Stated exercise :: Extract every line in the listing below that contains the string "collectors", copying each line in full.

Dataset extract ::
============================================================

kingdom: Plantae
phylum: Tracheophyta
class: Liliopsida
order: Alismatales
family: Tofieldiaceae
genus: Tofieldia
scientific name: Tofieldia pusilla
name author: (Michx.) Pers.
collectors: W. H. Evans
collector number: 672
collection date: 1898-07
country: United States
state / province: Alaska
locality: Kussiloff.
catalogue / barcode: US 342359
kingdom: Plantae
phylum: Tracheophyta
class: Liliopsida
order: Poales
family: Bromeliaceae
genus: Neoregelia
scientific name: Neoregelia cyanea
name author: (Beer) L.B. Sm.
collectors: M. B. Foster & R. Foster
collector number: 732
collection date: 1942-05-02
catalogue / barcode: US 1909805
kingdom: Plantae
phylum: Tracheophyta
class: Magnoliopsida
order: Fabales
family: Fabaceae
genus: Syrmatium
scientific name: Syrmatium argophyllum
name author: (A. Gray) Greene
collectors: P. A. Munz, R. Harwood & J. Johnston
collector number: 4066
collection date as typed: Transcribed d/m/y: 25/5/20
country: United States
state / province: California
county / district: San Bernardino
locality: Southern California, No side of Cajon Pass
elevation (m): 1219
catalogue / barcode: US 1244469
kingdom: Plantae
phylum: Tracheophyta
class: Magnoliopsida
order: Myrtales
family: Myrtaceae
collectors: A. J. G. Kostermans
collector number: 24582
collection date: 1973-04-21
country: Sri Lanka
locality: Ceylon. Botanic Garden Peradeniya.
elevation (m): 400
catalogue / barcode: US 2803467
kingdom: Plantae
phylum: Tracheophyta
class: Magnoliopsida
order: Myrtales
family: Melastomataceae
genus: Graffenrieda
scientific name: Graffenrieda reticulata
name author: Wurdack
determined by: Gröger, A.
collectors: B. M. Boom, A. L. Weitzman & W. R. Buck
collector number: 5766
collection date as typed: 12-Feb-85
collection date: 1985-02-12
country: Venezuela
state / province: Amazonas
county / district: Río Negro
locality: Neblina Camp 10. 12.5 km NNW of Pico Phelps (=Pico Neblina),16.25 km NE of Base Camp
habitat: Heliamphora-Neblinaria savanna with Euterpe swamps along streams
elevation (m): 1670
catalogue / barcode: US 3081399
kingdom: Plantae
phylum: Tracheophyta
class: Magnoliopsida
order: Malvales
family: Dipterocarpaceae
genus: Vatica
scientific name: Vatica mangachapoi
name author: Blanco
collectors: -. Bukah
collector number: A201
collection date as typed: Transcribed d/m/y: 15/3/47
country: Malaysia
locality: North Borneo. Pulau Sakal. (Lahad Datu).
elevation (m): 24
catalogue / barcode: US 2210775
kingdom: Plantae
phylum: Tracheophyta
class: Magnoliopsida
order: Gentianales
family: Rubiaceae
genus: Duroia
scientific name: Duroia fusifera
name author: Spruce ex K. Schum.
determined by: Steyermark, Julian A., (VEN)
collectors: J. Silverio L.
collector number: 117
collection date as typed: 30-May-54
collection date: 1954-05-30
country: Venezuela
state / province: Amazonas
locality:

============================================================

Answer to this exercise ::
collectors: W. H. Evans
collectors: M. B. Foster & R. Foster
collectors: P. A. Munz, R. Harwood & J. Johnston
collectors: A. J. G. Kostermans
collectors: B. M. Boom, A. L. Weitzman & W. R. Buck
collectors: -. Bukah
collectors: J. Silverio L.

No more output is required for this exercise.